Louis couperin harpsichord pieces - modern editions

Le 03/08/2022 19:16, Jon Baxendale via The Jackrail écrit :

The problem with the two primary sources is in deciding which has the
authority. Like Claudio, my suspicion is that Bauyn is of a closer
generation to the autograph for several reasons:

Claudio wrote precisely the opposite:

“Parville appears to be contemporary with L. Couperin, thus earlier than
Bauyn.”

Watermark analysis demonstrates that Bauyn is the earlier of the
manuscripts by several years, though neither is likely to have been
copied from the autograph: each has the same mistakes which means they
share a common ancestry, though this was obviously corrupt in places.

Oddly, neither have thought that some of the notes in the preludes
might be wrong. The 12th LH note of the first prelude is a case in
point. It is clearly an error and should have been fixed by both
editors. /F/ makes more sense than /A/, which is banal and lacks a
rhetorical punch: with /F/ we have a lovely augmented chord that is
very characteristic of both Couperin and Froberger and it also follows
a pattern that Couperin follows time and again. If we think in terms
of a diapason course, /F/ provides a strong bass line that progresses
from to /F#/, /G/ and then sets up the dominant for the first
important cadence:

Sorry, but this is an ill-chosen example, because Curtis does give an F
here, whereas Moroney gives an A but explains at length why he thinks
this should be an A and not an F.

No he doesn’t:

‘Let me add an interesting detail: HAC (Parville) appears to be later than ODM (Bauyn), as it adds ornaments for consistency with others that are already there (and vice versa are unlikely to have been omitted by Bauyn).’

Gustafson’s watermark analysis is also valuable and places it later. You’re quite right about Curtis’s F! I have been dealing with the manuscripts for 12 months and haven’t felt the need for the last six to consult the printed editions.

There are, though, quite a few others …

Looking at the facs. of Bauyn, which I downloaded ages ago from IMSLP, I see that the 12th l.h. note is clearly an f. I’ll try to attach a screenshot of this passage…

So I’m confused as to which note is in which modern edition for which reason. I don’t have Moroney’s ed. I don’t have Curtis’s ed. The only ed. I have on paper is Brunold’s ed. for l’Oiseau-Lyre “revu d’apres le manuscrit Bauyn”, copyright 1959, which gives an f.

Regards,
Dale

This is where the problem lies. The first line begins with the F3 clef but the second goes (sort of) to F4. The scribe got things mixed up since you will notice that he’s amended the clef.

It’s a sort of chicken and egg thing. The three dots at the side of the bass/baritone clef are the problem.

Did he write A thinking it to still be the F3 cleft and then realise it was a wrong clef but forgot to change the note?

Parville has the same change of clef but not at a line break. Yet it’s still A. Could it be that their prototype had the same error? Moreover, F4 is a weird clef for 17th-century keyboardists and features mainly in basso continuo lines.

JB

The scribe’s intention is clear here.
The apparent ‘F’ is at the start of a new system in which the clef has changed from f3 to f4.
The custos at the end of the first system shows the intended A.
Such slips at a change of clef are not uncommon.
An F below the A major triad for the right hand would make poor sense.

**TASK REQUIREMENTS:** List every person that the discussion of Louis Couperin's harpsichord pieces names as the editor of a modern edition.

Collection entries
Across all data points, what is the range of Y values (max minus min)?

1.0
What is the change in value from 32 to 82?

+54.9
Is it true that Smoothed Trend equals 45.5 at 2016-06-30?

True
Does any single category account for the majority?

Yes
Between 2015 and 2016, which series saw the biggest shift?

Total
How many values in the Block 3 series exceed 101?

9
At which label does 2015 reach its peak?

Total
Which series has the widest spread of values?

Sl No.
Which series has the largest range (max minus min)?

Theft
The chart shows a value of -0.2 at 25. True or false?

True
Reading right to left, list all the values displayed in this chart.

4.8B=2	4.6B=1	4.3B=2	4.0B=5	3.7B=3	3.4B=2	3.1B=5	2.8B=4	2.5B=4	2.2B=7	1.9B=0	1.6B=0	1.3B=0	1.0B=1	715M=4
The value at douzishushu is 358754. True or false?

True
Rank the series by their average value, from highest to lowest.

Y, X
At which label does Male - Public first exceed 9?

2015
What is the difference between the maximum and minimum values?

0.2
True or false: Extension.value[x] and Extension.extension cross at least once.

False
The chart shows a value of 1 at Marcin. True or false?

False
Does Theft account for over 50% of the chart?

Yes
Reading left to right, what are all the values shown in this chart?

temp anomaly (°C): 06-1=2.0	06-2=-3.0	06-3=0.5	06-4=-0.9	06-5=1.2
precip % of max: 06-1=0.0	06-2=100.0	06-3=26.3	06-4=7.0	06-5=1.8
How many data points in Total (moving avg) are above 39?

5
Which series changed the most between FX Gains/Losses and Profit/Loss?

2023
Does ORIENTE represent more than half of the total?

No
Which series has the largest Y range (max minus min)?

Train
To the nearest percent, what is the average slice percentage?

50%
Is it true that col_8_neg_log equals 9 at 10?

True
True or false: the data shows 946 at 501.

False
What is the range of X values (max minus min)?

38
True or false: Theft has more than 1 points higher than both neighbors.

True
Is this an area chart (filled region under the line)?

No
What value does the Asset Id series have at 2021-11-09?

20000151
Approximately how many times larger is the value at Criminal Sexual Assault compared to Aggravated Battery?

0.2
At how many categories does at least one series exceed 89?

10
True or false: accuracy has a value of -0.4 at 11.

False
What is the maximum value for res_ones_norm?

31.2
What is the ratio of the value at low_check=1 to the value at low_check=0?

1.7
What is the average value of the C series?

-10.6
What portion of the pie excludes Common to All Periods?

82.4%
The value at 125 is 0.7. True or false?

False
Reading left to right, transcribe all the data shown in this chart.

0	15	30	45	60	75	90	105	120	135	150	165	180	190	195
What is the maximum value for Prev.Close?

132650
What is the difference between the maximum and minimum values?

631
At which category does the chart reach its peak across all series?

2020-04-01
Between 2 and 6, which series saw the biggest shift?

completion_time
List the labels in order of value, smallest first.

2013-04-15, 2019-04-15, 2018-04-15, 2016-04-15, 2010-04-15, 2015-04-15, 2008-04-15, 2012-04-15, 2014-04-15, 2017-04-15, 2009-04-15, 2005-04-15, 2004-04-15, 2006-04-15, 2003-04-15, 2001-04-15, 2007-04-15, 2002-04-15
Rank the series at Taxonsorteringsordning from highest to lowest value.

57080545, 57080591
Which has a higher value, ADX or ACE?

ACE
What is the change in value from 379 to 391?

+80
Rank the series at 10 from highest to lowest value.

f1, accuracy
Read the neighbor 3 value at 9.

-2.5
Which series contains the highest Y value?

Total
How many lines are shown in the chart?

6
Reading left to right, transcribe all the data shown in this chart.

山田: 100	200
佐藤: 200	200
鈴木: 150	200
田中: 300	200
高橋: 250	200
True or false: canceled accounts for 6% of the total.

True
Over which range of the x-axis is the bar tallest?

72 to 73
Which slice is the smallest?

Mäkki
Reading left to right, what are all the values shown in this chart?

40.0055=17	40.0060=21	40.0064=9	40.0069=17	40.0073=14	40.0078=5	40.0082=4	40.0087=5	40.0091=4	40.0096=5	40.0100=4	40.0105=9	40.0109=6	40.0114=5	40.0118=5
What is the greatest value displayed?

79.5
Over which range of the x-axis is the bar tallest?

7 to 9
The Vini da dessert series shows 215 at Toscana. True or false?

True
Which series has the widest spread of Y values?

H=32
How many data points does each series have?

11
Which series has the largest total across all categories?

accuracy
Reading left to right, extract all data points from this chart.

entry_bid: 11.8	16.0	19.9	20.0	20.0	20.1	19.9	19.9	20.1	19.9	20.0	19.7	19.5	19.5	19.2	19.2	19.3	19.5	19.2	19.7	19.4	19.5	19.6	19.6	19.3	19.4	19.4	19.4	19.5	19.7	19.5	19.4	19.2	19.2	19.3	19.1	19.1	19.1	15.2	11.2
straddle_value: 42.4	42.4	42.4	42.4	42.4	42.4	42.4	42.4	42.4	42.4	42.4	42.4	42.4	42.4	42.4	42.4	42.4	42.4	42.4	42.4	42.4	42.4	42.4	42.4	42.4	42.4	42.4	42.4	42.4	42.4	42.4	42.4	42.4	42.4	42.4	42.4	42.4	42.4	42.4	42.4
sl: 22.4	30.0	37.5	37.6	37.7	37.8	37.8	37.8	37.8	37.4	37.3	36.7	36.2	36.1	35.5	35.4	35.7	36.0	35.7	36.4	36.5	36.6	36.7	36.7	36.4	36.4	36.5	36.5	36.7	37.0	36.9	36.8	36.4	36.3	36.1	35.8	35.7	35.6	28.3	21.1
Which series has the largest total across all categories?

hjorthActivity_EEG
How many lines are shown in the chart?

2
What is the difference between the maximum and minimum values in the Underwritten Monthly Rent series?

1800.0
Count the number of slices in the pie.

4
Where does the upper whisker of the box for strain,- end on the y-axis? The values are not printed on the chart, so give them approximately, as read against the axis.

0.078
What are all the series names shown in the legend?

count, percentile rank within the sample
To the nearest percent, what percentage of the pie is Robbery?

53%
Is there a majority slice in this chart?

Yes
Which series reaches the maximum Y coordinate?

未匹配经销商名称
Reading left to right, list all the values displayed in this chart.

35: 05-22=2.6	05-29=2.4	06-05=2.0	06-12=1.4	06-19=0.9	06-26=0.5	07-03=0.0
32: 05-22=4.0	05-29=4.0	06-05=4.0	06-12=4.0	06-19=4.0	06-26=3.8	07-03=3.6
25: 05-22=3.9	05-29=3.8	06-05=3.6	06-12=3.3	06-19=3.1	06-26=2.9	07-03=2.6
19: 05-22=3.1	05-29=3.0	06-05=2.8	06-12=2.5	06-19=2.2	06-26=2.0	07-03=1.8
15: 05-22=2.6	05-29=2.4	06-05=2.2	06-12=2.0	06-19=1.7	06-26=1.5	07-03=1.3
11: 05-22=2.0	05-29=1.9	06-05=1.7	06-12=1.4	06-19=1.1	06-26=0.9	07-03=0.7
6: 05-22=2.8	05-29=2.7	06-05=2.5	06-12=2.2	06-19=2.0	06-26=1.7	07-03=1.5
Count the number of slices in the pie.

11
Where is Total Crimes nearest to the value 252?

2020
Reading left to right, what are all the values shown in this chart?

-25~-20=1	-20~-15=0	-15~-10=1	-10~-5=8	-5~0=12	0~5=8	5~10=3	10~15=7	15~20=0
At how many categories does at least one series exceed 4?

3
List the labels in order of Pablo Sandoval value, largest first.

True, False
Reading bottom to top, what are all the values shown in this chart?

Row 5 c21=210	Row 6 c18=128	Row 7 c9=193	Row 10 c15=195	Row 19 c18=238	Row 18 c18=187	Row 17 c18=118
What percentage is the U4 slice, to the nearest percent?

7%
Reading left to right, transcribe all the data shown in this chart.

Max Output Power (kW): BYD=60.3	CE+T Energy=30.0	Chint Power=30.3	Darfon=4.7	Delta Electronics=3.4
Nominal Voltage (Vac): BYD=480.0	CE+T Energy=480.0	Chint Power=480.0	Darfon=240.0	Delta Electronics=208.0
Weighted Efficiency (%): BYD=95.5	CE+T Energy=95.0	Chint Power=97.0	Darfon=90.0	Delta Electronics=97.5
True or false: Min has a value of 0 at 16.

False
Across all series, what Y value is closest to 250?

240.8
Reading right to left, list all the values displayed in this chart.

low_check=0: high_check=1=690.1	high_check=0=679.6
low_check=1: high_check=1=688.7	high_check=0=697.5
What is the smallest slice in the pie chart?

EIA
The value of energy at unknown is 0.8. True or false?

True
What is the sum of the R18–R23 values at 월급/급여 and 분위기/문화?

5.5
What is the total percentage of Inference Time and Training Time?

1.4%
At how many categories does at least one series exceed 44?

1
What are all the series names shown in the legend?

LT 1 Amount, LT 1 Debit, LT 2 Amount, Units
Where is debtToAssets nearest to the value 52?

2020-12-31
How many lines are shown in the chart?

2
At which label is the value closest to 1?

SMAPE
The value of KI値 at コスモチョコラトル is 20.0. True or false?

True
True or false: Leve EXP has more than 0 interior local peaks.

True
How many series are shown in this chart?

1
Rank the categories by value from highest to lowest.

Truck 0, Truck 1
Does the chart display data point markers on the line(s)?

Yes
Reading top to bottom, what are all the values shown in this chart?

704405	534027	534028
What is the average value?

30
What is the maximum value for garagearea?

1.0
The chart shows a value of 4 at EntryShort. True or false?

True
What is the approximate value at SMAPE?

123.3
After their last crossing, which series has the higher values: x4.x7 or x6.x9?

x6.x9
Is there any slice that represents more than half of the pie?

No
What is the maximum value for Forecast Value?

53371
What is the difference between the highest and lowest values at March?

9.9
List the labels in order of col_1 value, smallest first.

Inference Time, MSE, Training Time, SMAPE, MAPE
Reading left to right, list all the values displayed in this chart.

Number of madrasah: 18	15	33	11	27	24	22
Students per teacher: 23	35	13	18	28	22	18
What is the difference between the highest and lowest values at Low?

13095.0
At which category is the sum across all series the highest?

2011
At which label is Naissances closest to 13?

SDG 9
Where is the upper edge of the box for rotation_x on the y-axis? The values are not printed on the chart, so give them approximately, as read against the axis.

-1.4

**ANSWER TO THE PROBLEM:** Curtis, Moroney, Brunold